§ TASKS TO CARRY OUT
[a] In the forum thread on NCEES 2009 Power question 525, what rating does Flyer_PE give for both the primary and secondary windings?
[b] From the forum thread on NCEES 2009 Power question 525, pull out the passage starting with "http://engineerboards.com/index.php?showto...;hl=NCEES+Power" and going on through "also be 50KVA ?".

§ SELECTED EXTRACT

"""

# NCEES 2009 Power question 525



## td2010 (Sep 24, 2010)

I get confuse of the reply for this problem from thread

http://engineerboards.com/index.php?showto...;hl=NCEES+Power

IF the rating of the input of the transformer is 50KVA, should the output rating also be 50KVA ?

Consider the transformer as a black box, what make the output power is greater than the input power ?

Thanks


----------



## Flyer_PE (Sep 24, 2010)

Both the primary and secondary windings are rated for 50 kVA. However, when you connect the transformer as an auto-transformer, you're taking advantage of the current rating of the low voltage winding on a higher voltage circuit. The rating in this configuration gets much larger since you're not really passing all of the input power through the primary winding.

The output power will not be greater than the input. All you are doing is increasing the rating of the transformer.


----------



## td2010 (Sep 29, 2010)

Flyer_PE said:


> Both the primary and secondary windings are rated for 50 kVA. However, when you connect the transformer as an auto-transformer, you're taking advantage of the current rating of the low voltage winding on a higher voltage circuit. The rating in this configuration gets much larger since you're not really passing all of the input power through the primary winding.
> The output power will not be greater than the input. All you are doing is increasing the rating of the transformer.


anyone has good source (reference or website ) for studying auto transformer ? how it actually connect and rated...etc. I am still confuse. :{ Thanks


----------



## mull982 (Oct 2, 2010)

td2010 said:


> Flyer_PE said:
> 
> 
> > Both the primary and secondary windings are rated for 50 kVA. However, when you connect the transformer as an auto-transformer, you're taking advantage of the current rating of the low voltage winding on a higher voltage circuit. The rating in this configuration gets much larger since you're not really passing all of the input power through the primary winding.

"""

§ MATERIAL PROVIDED
"""

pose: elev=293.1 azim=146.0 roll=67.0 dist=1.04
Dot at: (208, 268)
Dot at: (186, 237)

"""
"""

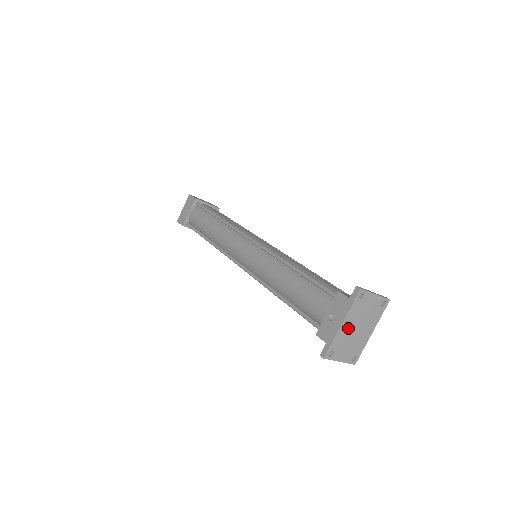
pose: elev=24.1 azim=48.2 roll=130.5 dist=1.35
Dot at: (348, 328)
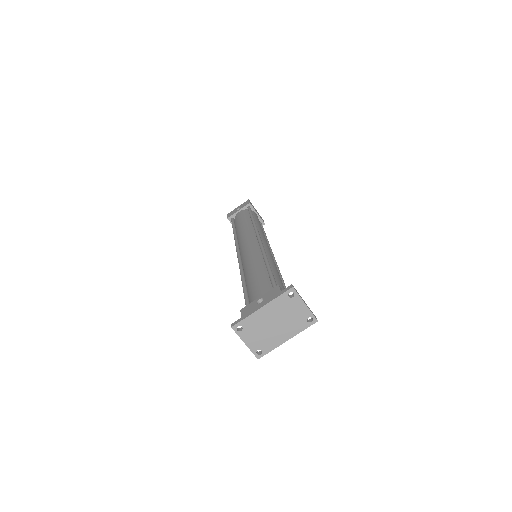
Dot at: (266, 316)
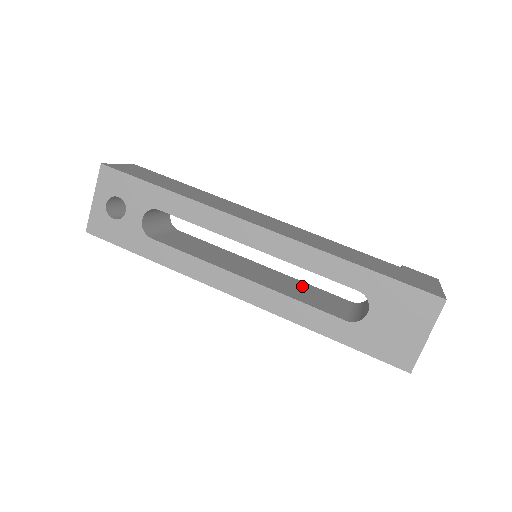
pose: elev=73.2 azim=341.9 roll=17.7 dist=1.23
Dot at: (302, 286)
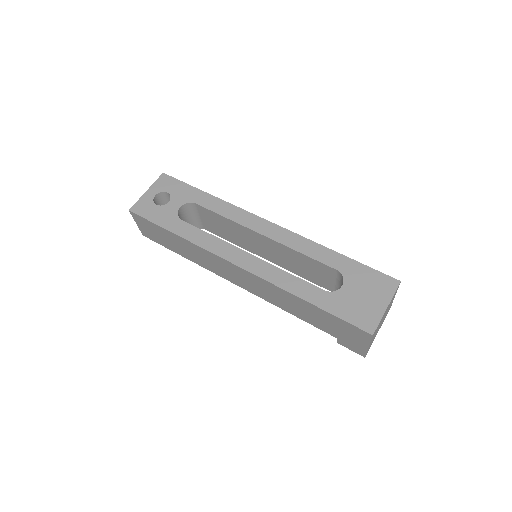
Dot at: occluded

"""

§ OUTPUTS IN ORDER
[a] Both windings are rated for 50 kVA.

[b]
http://engineerboards.com/index.php?showto...;hl=NCEES+Power

IF the rating of the input of the transformer is 50KVA, should the output rating also be 50KVA ?